Maya lets you create a spline curve by placing either control points or knot (edit) points, but the end result spline appears to be the same in construction either way (meaning that either way you go the spline has both control points and knot points). If the user places just knot points how are control points determined from that?

Also, on an unrelated note, I was wondering if someone could clear up why you can only approximate the conic sections with non-rational B-splines, and why you can get EXACT conic sections using rational B-splines. The book I have touts this, but doesn't explain why.

Thanks!

shadowMaster
03-15-2005, 05:31 AM
If the user places just knot points how are control points determined from that?

I'd guess (without knowing for sure) that Maya internally solves an iterative optimization problem. It essentially guesses where the CVs should be in order to produce a curve that interpolates your EPs. Then it measures how far off it is, at curve points near the EPs, and pushes the CVs in the direction that makes the curve come closer to the EPs. Repeat a few times and you'll have a purdydurndgood approximation.

I was wondering if someone could clear up why you can only approximate the conic sections with non-rational B-splines, and why you can get EXACT conic sections using rational B-splines.

Hmmm... this isn't someone's homework problem is it?
The answer to this question is only a quick google search away...I checked.

mjs1
03-15-2005, 04:32 PM
Thanks, shadowMaster! I did read about a way to do this so I think I understand what's going on.

As far as the homework thing goes, I've been a digital artist in the industry for a while now and in the past year have taken on learning computer graphics programming as a hobby, to see how it all works. So I suppose it could be considered homework, but it's not being graded... :)

craigd
03-16-2005, 06:37 PM
If the user places just knot points how are control points determined from that?
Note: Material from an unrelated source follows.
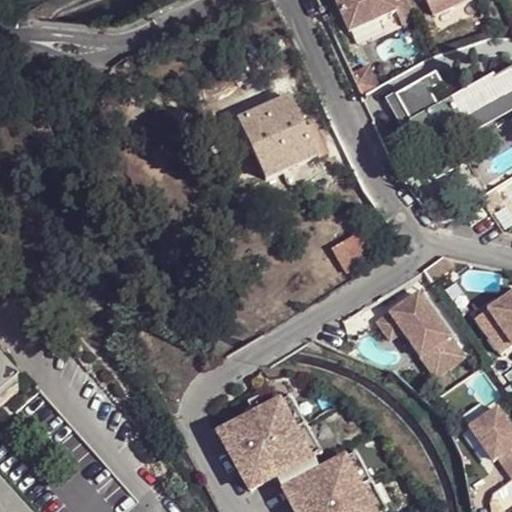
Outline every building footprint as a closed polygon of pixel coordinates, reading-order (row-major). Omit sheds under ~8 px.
[(336,0),(333,1),(349,36),(395,16),(397,15),(390,0),(336,0)] [(404,0),(390,0),(397,15),(395,16),(402,30),(416,24),(404,0)] [(468,0),(435,0),(425,5),(432,20),(470,3),(468,0)] [(255,55),(244,60),(246,65),(252,64),(258,62),(255,55)] [(511,70),(511,68),(451,102),(465,127),(468,132),(511,107),(511,70)] [(434,73),(395,96),(410,122),(420,142),(415,146),(432,178),(467,159),(454,133),(465,127),(451,102),(440,109),(429,90),(440,83),(434,73)] [(451,102),(440,83),(429,90),(440,109),(451,102)] [(404,125),(410,122),(395,96),(386,101),(401,128),(404,125)] [(289,98),(237,123),(263,180),(316,158),(303,129),(289,98)] [(420,142),(410,122),(404,125),(415,146),(420,142)] [(311,126),(303,129),(316,158),(324,154),(311,126)] [(482,204),(488,214),(503,205),(495,195),(482,204)] [(480,209),(465,221),(471,231),(487,219),(480,209)] [(398,243),(383,223),(332,248),(345,273),(398,243)] [(451,346),(416,297),(374,325),(386,343),(399,334),(422,366),(451,346)] [(511,298),(486,316),(511,352),(511,351),(511,298)] [(486,316),(475,323),(500,360),(511,352),(486,316)] [(451,346),(422,366),(433,380),(461,360),(451,346)] [(0,400),(16,387),(0,369),(0,400)] [(309,461),(315,458),(321,454),(291,398),(278,405),(309,461)] [(221,436),(251,492),(288,472),(292,480),(319,466),(315,458),(309,461),(278,405),(221,436)] [(511,433),(495,410),(467,429),(491,463),(496,460),(511,481),(511,480),(511,433)] [(356,454),(344,461),(371,511),(386,511),(387,511),(356,454)] [(371,511),(344,461),(286,492),(297,511),(371,511)] [(20,511),(0,489),(0,511),(20,511)]
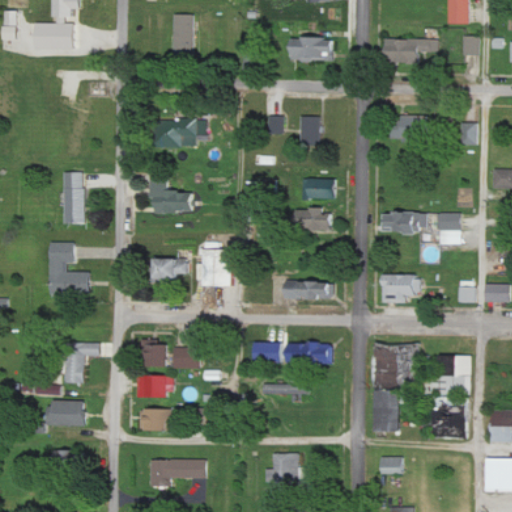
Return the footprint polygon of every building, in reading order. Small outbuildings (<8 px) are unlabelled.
[(40,48),(79,49),(79,9),(85,9),(85,0),(56,0),(57,23),(40,23),(40,48)] [(472,0),(451,0),(451,23),(472,24),(472,0)] [(7,39),(20,39),(20,11),(7,11),(7,39)] [(199,14),(179,14),(178,54),(198,54),(199,14)] [(482,36),(466,36),(466,55),(482,55),(482,36)] [(295,37),(294,59),(329,61),(330,52),(340,52),(340,38),(295,37)] [(441,63),(441,39),(391,38),(391,63),(441,63)] [(403,141),(429,142),(430,116),(404,115),(403,141)] [(287,134),(288,116),(274,116),(273,134),(287,134)] [(324,117),(305,117),(305,143),(324,143),(324,117)] [(210,120),(172,119),(171,132),(167,132),(167,147),(200,148),(200,133),(210,133),(210,120)] [(480,144),(481,124),(468,123),(467,143),(480,144)] [(511,188),(511,168),(497,168),(497,188),(511,188)] [(156,171),(158,213),(201,211),(200,191),(174,192),(173,170),(156,171)] [(68,224),(89,223),(88,172),(68,172),(68,224)] [(338,179),(312,178),(312,198),(338,198),(338,179)] [(327,208),(309,208),(309,230),(338,229),(338,213),(327,213),(327,208)] [(432,214),(389,213),(389,230),(423,231),(423,227),(431,227),(432,214)] [(464,213),(441,213),(441,244),(465,244),(464,213)] [(79,242),(54,242),(54,295),(96,295),(96,272),(71,272),(71,262),(79,262),(79,242)] [(239,286),(239,250),(211,249),(210,285),(239,286)] [(192,274),(192,259),(167,258),(167,279),(185,279),(185,274),(192,274)] [(410,303),(410,296),(424,296),(424,275),(387,274),(386,302),(410,303)] [(339,281),(290,282),(291,298),(317,298),(317,300),(339,299),(339,281)] [(511,301),(511,284),(487,284),(487,301),(511,301)] [(462,302),(478,302),(478,287),(463,287),(462,302)] [(147,355),(153,355),(153,366),(172,367),(172,345),(163,345),(163,340),(147,340),(147,355)] [(104,343),(80,343),(80,355),(104,355),(104,343)] [(261,363),(288,362),(288,343),(261,343),(261,363)] [(291,363),(338,363),(338,344),(291,343),(291,363)] [(178,368),(204,369),(205,348),(179,348),(178,368)] [(477,356),(447,356),(447,378),(477,378),(477,356)] [(69,383),(89,383),(90,359),(70,359),(69,383)] [(224,370),(209,370),(209,380),(224,380),(224,370)] [(143,397),(173,398),(173,390),(179,390),(179,377),(143,376),(143,397)] [(39,394),(64,395),(65,385),(39,384),(39,394)] [(269,394),(313,394),(313,384),(269,384),(269,394)] [(380,390),(380,431),(405,431),(405,391),(380,390)] [(91,401),(58,400),(58,425),(91,426),(91,401)] [(145,430),(176,431),(176,409),(145,408),(145,430)] [(511,441),(511,410),(496,410),(496,442),(511,441)] [(72,464),(73,451),(59,451),(59,464),(72,464)] [(303,453),(278,453),(279,469),(269,469),(270,483),(274,483),(274,491),(295,490),(295,483),(304,482),(303,453)] [(407,457),(385,457),(385,474),(407,473),(407,457)] [(511,491),(511,458),(490,458),(490,491),(511,491)] [(155,460),(155,486),(177,486),(176,478),(211,478),(211,459),(155,460)]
I'm not sure exactly what Maya does, but one way of doing this that seems to work (for cubic splines at least) is to find the tangents of a natural-cubic-spline through your edit points, then do a basis conversion to b-spline.


#include <ImathVec.h>
#include <vector>

// solve a tridiagonal linear system
// A - lower diagonal (n-1 elements)
// B - main diagonal (n elements)
// C - upper diagonal (n-1 elements)
// R - right hand side vector (n elements)
// U - result (n elements)
template <class T>
bool tridiag(T a[], T b[], T c[], T r[], T u[], const int n) {
int j;
T bet;
T *gam = new T[n];
if (b[0] == 0.0)
return false;
u[0]=r[0]/(bet=b[0]);
for (j=1;j<n;j++) {
gam[j]=c[j-1]/bet;
bet=b[j]-a[j-1]*gam[j];
if (bet == 0.0)
return false;
u[j]=(r[j]-a[j-1]*u[j-1])/bet;
}
for (j=(n-2);j>=0;j--)
u[j] -= gam[j+1]*u[j+1];
delete [] gam;
return true;
}

void interpolatePoints(
std::vector<Imath::V3d> &cvs,
std::vector<double> &knots,
const std::vector<Imath::V3d > &ep) {

const int N = ep.size();
if (N < 2)
return;

const int deg = 3;
int numCVs = N+2;
int numKnots = numCVs+deg+1;
cvs.resize(numCVs);
knots.resize(numKnots);

if (N == 2) { // straight line
for (int i=0; i<deg+1; i++) {
knots[i] = 0;
knots[i+deg+1] = 1;
}
cvs[0] = ep[0];
cvs[1] = (ep[0]*2 + ep[1])/3;
cvs[2] = (ep[0] + ep[1]*2)/3;
cvs[3] = ep[1];
return;
}

// knot vector
for (int i=0; i<deg+1; i++)
knots[i] = 0;
for (int i=deg+1; i<numCVs; i++)
knots[i] = i-deg;
for (int i=numCVs; i<numKnots; i++)
knots[i] = numCVs-deg;

double *data = new double[4*N-1];
double *a=data, *r=a+N, *x=r+N, *b=x+N;
a[0] = a[N-1] = 2;
for (int i=1; i<N-1; i++)
a[i] = 4;
for (int i=0; i<N-1; i++)
b[i] = 1;
const double conv[4][4] = { // 6 * inverse of bspline basis matrix
{0, 2.0/3, -1, 1},
{0, -1.0/3, 0, 1},
{0, 2.0/3, 1 ,1},
{6, 11.0/3, 2 ,1}
};

for (int dim=0; dim<3; dim++) {

// find tangents for natural cubic spline
r[0] = 3*(ep[1][dim]-ep[0][dim]);
r[N-1] = 3*(ep[N-1][dim]-ep[N-2][dim]);
for (int i=1; i<N-1; i++)
r[i] = 3*(ep[i+1][dim]-ep[i-1][dim]);

if (!tridiag(b, a, b, r, x, N)) {
cerr << "can't find CVs\n";
} else {
// convert NCB to B-Spline
double a, b, c, d;
int i;
int nseg = N-1;
for (i=1; i<nseg; i++) {
a = x[i+1]+x[i]-2*(ep[i+1][dim]-ep[i][dim]);
b = 3*(ep[i+1][dim]-ep[i][dim])-2*x[i]-x[i+1];
c = x[i];
d = ep[i][dim];
cvs[i+1][dim] = conv[1][0]*a + conv[1][1]*b + conv[1][2]*c + conv[1][3]*d;
}
cvs[i+1][dim] = conv[2][0]*a + conv[2][1]*b + conv[2][2]*c + conv[2][3]*d;
cvs[0][dim] = ep[0][dim];
cvs[numCVs-1][dim] = ep[N-1][dim];
cvs[1][dim] = (cvs[2][dim]-cvs[0][dim])/3+cvs[0][dim];
cvs[numCVs-2][dim] = cvs[numCVs-1][dim]+(cvs[numCVs-3][dim]-cvs[numCVs-1][dim])/3;
}
}
delete [] data;
}

mbaas
03-18-2005, 01:27 PM
I'd guess (without knowing for sure) that Maya internally solves an iterative optimization problem. It essentially guesses where the CVs should be in order to produce a curve that interpolates your EPs.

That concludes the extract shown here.